- ACTIVITY
Leaving out any pictures, print the entries that follow exactly as they stand.

- SUPPLIED MATERIAL
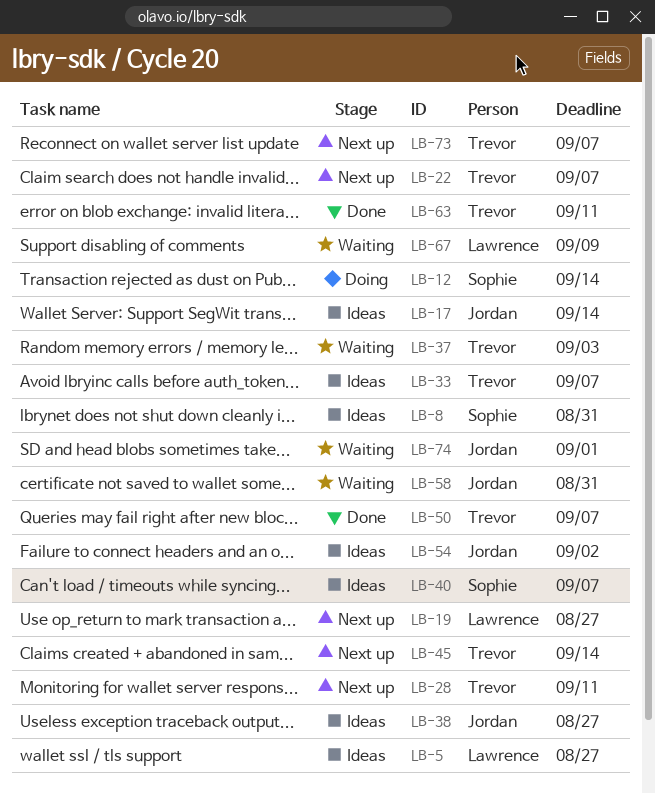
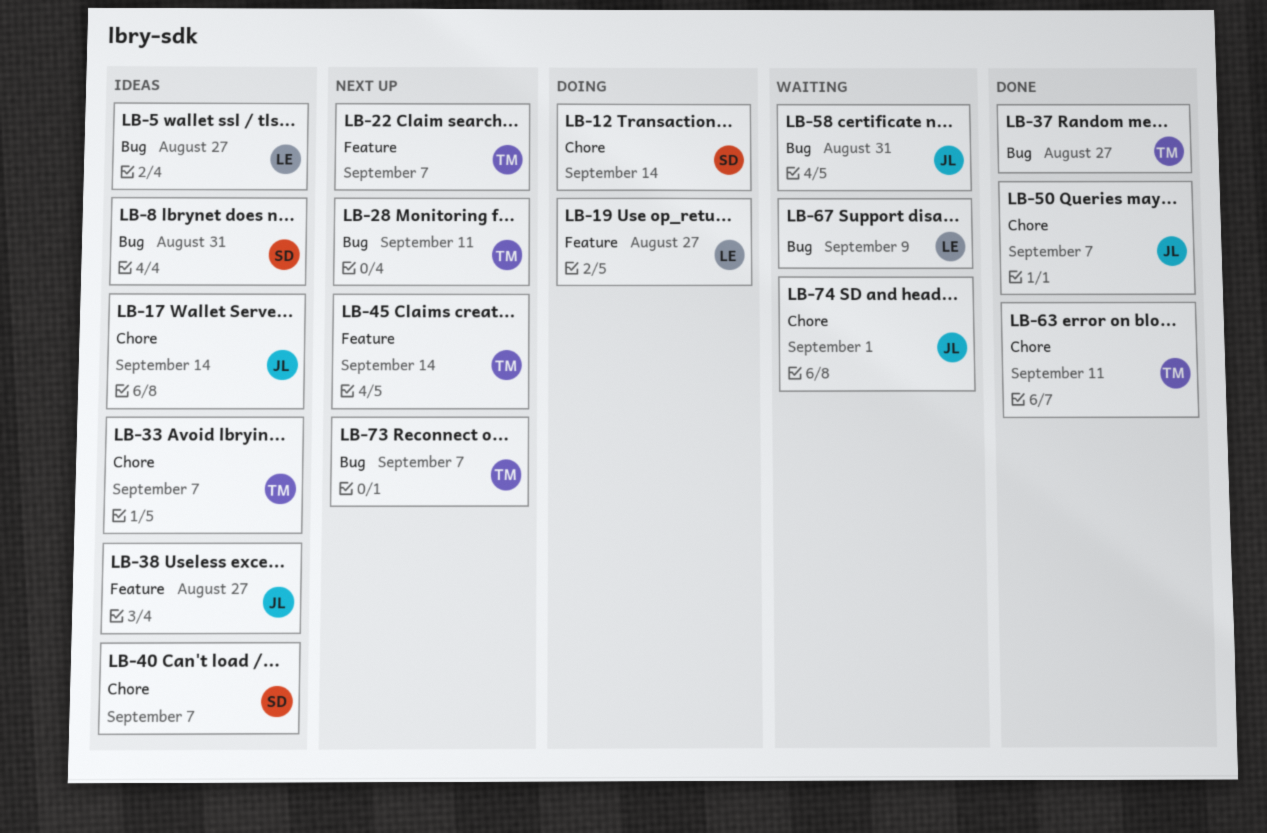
LB-19, status: Next up -> Doing
LB-37, status: Waiting -> Done
LB-37, due: Sep 3 -> Aug 27
LB-50, owner: Trevor -> Jordan
LB-54: present -> none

- COMPLETED EXERCISE
LB-19, status: Next up -> Doing
LB-37, status: Waiting -> Done
LB-37, due: Sep 3 -> Aug 27
LB-50, owner: Trevor -> Jordan
LB-54: present -> none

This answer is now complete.